Local Strategies and Partnerships
How Hertfordshire is battling Climate change.
The Hertfordshire Forward partnership of public, private and voluntary bodies sets five priorities, including healthy citizens and high quality environment.
The Hertfordshire Growth Board proposition has three themes to create a long-term infrastructure partnership, growth delivery programme and place narrative and six policy programmes, including to tackle climate change and ensure the benefits of growth are shared through community wealth building.
Welwyn Hatfield Borough Council is a partner of the Hertfordshire Climate Change and Sustainability Partnership (HCCSP), which has members from Hertfordshire County Council, all 10 local district and borough councils and the Hertfordshire Local Enterprise Partnership (LEP). This is a strategic partnership which aims to share information, coordinate and influence solutions, and bring forward proposals for interventions around climate change and sustainability across Hertfordshire. The key focus for HCCSP is working in partnership and developing joint programmes that are beyond the scope of individual authorities.
The Hertfordshire Infrastructure and Planning Partnership brings together public sector partners to develop countywide planning and infrastructure policies and actions.
The Hertfordshire Waste Aware Partnership brings together public sector partners to develop countywide policies and actions for dealing with waste. Its Municipal Waste Management Strategy prioritises reuse and sets a target for 50% recycling, which has consistently been achieved in recent years. When combined with composting and energy generation, only 15 tonnes out of every 100 tonnes produced by the county's households goes to landfill.
The Submitted Welwyn Hatfield Local Plan sets a target to build 12,000 new homes and 116,000 sqm of new employment floorspace over the next 15 years. It contains policies to control the sustainability of development, including higher densities around transport hubs, priority for pedestrians and cyclists, space for nature, protect and enhance environmental assets and sustainable construction principles for materials, waste, water and energy.
The Hertfordshire Local Transport Plan recognises that our dependence on cars and driving is having serious environmental consequences and that the future strategy cannot be to build more roads. It therefore focuses its policies and resources on getting more people to walk, cycle and use public transport as well as better technology to reduce vehicle congestion and pollution.

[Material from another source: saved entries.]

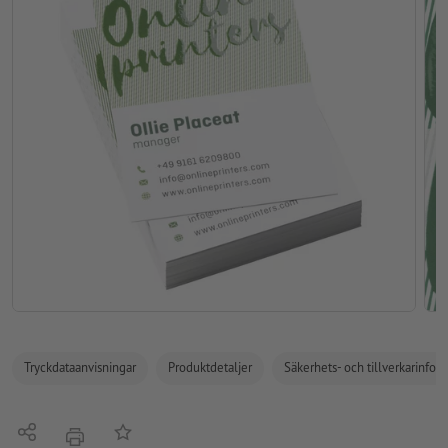
Tryckdataanvisningar
Produktdetaljer
Säkerhets- och tillverkarinfor
Dela
På anteckningslistan
erbjudande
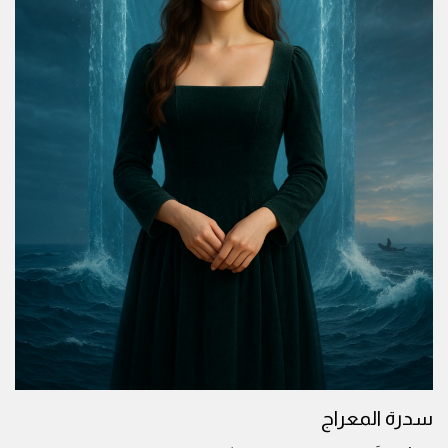
سدرة المعراج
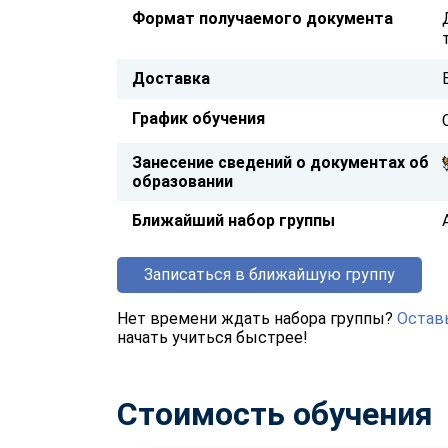
Формат получаемого документа
Доставка
График обучения
Занесение сведений о документах об
образовании
Ближайший набор группы
Записаться в ближайшую группу
Нет времени ждать набора группы?
Оставь
начать учиться быстрее!
Стоимость обучения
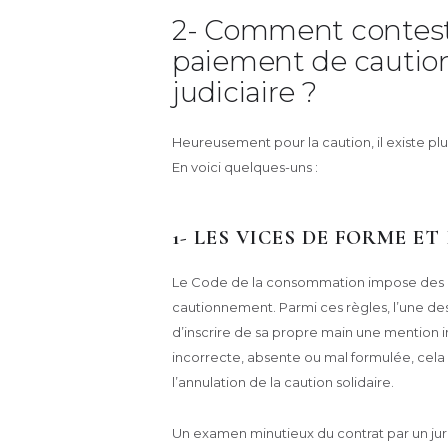
2- Comment contest
paiement de caution 
judiciaire ?
Heureusement pour la caution, il existe pl
En voici quelques-uns :
1- LES VICES DE FORME 
Le Code de la consommation impose des règ
cautionnement. Parmi ces règles, l’une des 
d’inscrire de sa propre main une mention 
incorrecte, absente ou mal formulée, cela 
l’annulation de la caution solidaire.
Un examen minutieux du contrat par un juri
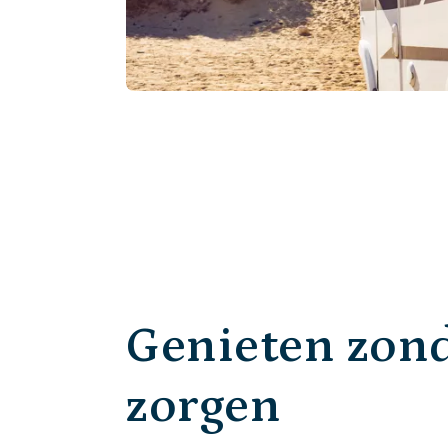
Genieten zon
zorgen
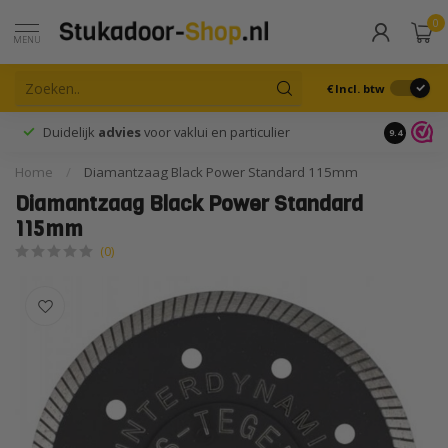
0
MENU
€
Incl. btw
Duidelijk
advies
voor vaklui en particulier
9.4
Home
/
Diamantzaag Black Power Standard 115mm
Diamantzaag Black Power Standard
115mm
(0)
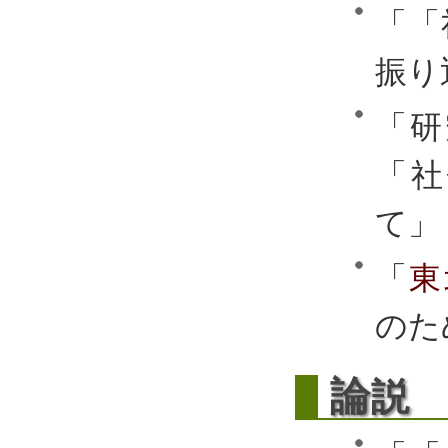
「「
振り
「研
「社
て」
「
東
のた
論
説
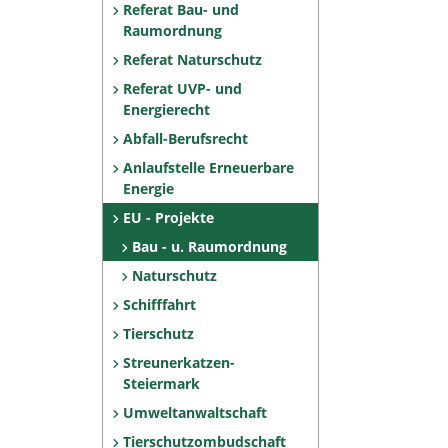
Referat Bau- und
Raumordnung
Referat Naturschutz
Referat UVP- und
Energierecht
Abfall-Berufsrecht
Anlaufstelle Erneuerbare
Energie
EU - Projekte
Bau - u. Raumordnung
Naturschutz
Schifffahrt
Tierschutz
Streunerkatzen-
Steiermark
Umweltanwaltschaft
Tierschutzombudschaft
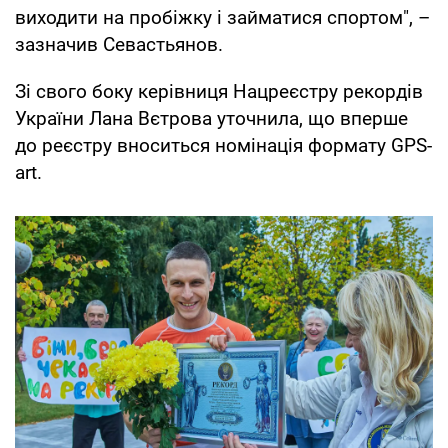
виходити на пробіжку і займатися спортом", –
зазначив Севастьянов.
Зі свого боку керівниця Нацреєстру рекордів
України Лана Вєтрова уточнила, що вперше
до реєстру вноситься номінація формату GPS-
art.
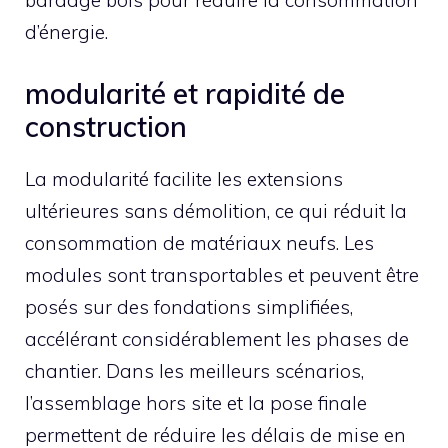
bardage bois pour réduire la consommation
d’énergie.
modularité et rapidité de
construction
La modularité facilite les extensions
ultérieures sans démolition, ce qui réduit la
consommation de matériaux neufs. Les
modules sont transportables et peuvent être
posés sur des fondations simplifiées,
accélérant considérablement les phases de
chantier. Dans les meilleurs scénarios,
l’assemblage hors site et la pose finale
permettent de réduire les délais de mise en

The Hertfordshire Intalink Partnership brings together public sector partners and rail and bus operators to promote passenger transport services as an integrated network and to provide coordinated information on services.
The Welwyn Hatfield Parking Strategy includes support for electric vehicle charging points in both council and privately-owned car parks.

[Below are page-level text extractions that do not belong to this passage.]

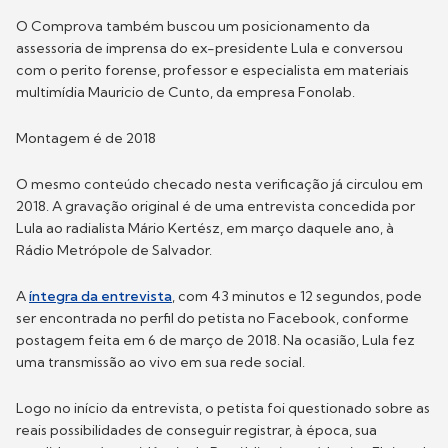
O Comprova também buscou um posicionamento da
assessoria de imprensa do ex-presidente Lula e conversou
com o perito forense, professor e especialista em materiais
multimídia Mauricio de Cunto, da empresa Fonolab.
Montagem é de 2018
O mesmo conteúdo checado nesta verificação já circulou em
2018. A gravação original é de uma entrevista concedida por
Lula ao radialista Mário Kertész, em março daquele ano, à
Rádio Metrópole de Salvador.
A
íntegra da entrevista
, com 43 minutos e 12 segundos, pode
ser encontrada no perfil do petista no Facebook, conforme
postagem feita em 6 de março de 2018. Na ocasião, Lula fez
uma transmissão ao vivo em sua rede social.
Logo no início da entrevista, o petista foi questionado sobre as
reais possibilidades de conseguir registrar, à época, sua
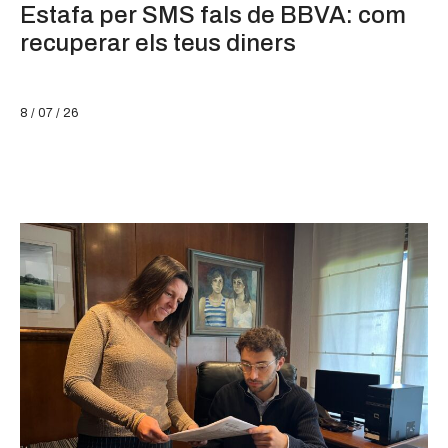
Estafa per SMS fals de BBVA: com
recuperar els teus diners
8 / 07 / 26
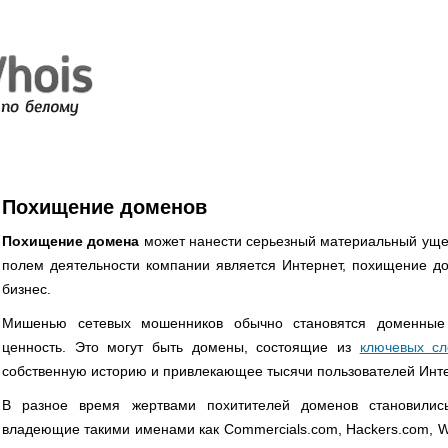
Похищение доменов
Похищение домена
может нанести серьезный материальный уще
полем деятельности компании является Интернет, похищение д
бизнес.
Мишенью сетевых мошенников обычно становятся доменные
ценность. Это могут быть домены, состоящие из
ключевых сл
собственную историю и привлекающее тысячи пользователей Инт
В разное время жертвами похитителей доменов становилис
владеющие такими именами как Commercials.com, Hackers.com, Wif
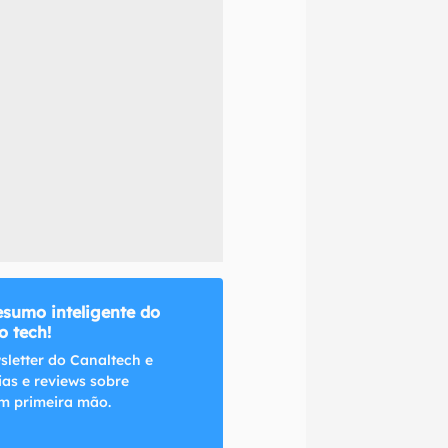
naltech.
esumo inteligente do
 tech!
sletter do Canaltech e
ias e reviews sobre
m primeira mão.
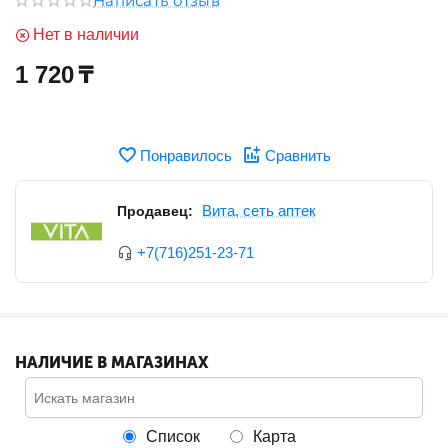
Написать отзыв
Нет в наличии
1 720
₸
Понравилось
Сравнить
Вита, сеть аптек
Продавец:
+7(716)251-23-71
НАЛИЧИЕ В МАГАЗИНАХ
Список
Карта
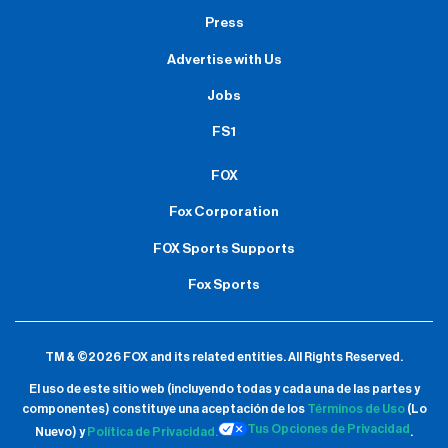
Press
Advertise with Us
Jobs
FS1
FOX
Fox Corporation
FOX Sports Supports
Fox Sports
TM & ©2026 FOX and its related entities.
All Rights Reserved.
El uso de este sitio web (incluyendo todas y cada una de las partes y
componentes) constituye una aceptación de
los
Términos de Uso
(Lo
Tus Opciones de Privacidad
Nuevo) y
Política de Privacidad.
.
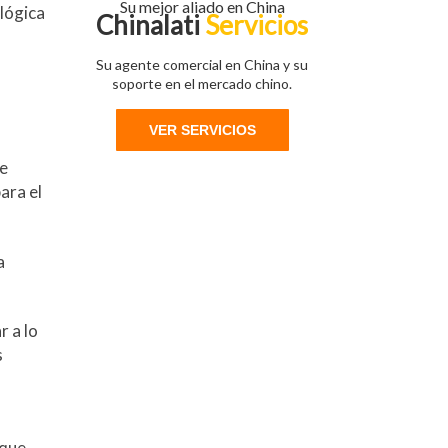
Su mejor aliado en China
lógica
Chinalati
Servicios
Su agente comercial en China y su
soporte en el mercado chino.
VER SERVICIOS
de
ara el
a
r a lo
s
 que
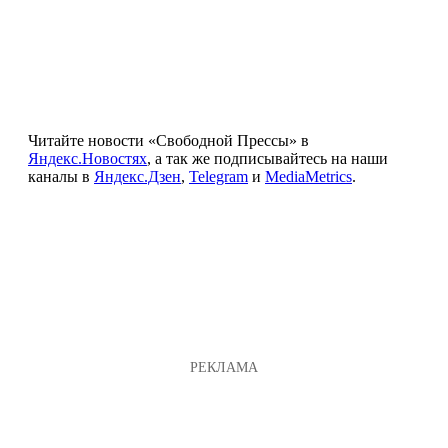
Читайте новости «Свободной Прессы» в
Яндекс.Новостях
, а так же подписывайтесь на наши
каналы в
Яндекс.Дзен
,
Telegram
и
MediaMetrics
.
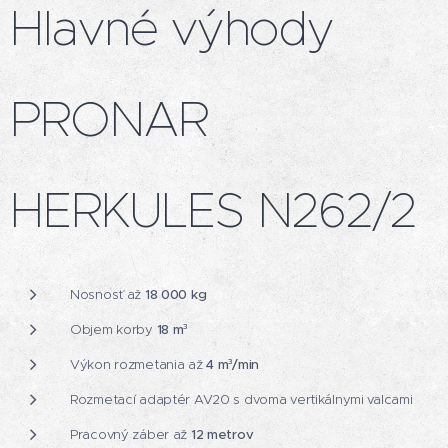
Hlavné výhody
PRONAR
HERKULES N262/2
Nosnosť až
18 000 kg
Objem korby
18 m³
Výkon rozmetania až
4 m³/min
Rozmetací adaptér AV20 s dvoma vertikálnymi valcami
Pracovný záber až
12 metrov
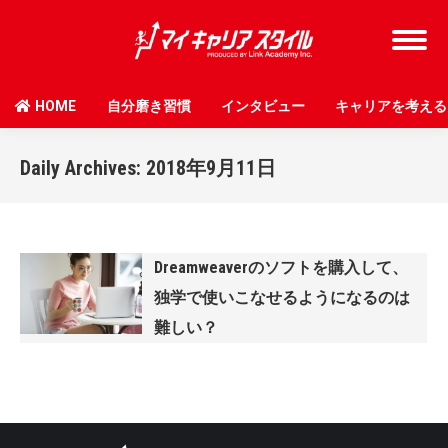
HOME
自分磨き習慣
インタビュー
キャリアを考える
Daily Archives:
2018年9月11日
Dreamweaverのソフトを購入して、
独学で使いこなせるようになるのは
難しい？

The Hertfordshire Local Flood Risk Management Strategy seeks to understand flood risk from surface water, watercourses and groundwater sources and identify actions that will be taken to manage it. For Welwyn Hatfield it identifies that about 6,000 properties are a 1-in-100 medium risk and about 2,500 properties are a 1-in-30 high risk by virtue of lying within a modelled flood zone.
The Peer Challenge 2019 set the Council the challenge to develop a clear long-term place narrative to describe how the borough and its towns and village will look and feel in the future. This is currently happening alongside an update of the three year Business Plan and medium term Financial Plan. It will very likely include actions to help our communities to recover from the impact of coronavirus and adapt to the challenges of climate change.
The Welwyn Hatfield Business Plan will set out the Council's projects and targets over the coming three years, to help deliver services and to achieve the long-term place narrative.
The Hertfordshire State of Nature Report explores the county's wildlife over the past 50 years. It observes that "nature is a vital part of our physical and mental wellbeing and creating a wilder Hertfordshire should be important for everyone". It identifies that 1,500 out of nearly 11,000 species recorded in the county are of conservation concern, that grasslands and heathlands are a particularly threatened habitat, that some wetlands are fragile and that urban conservation is equally important.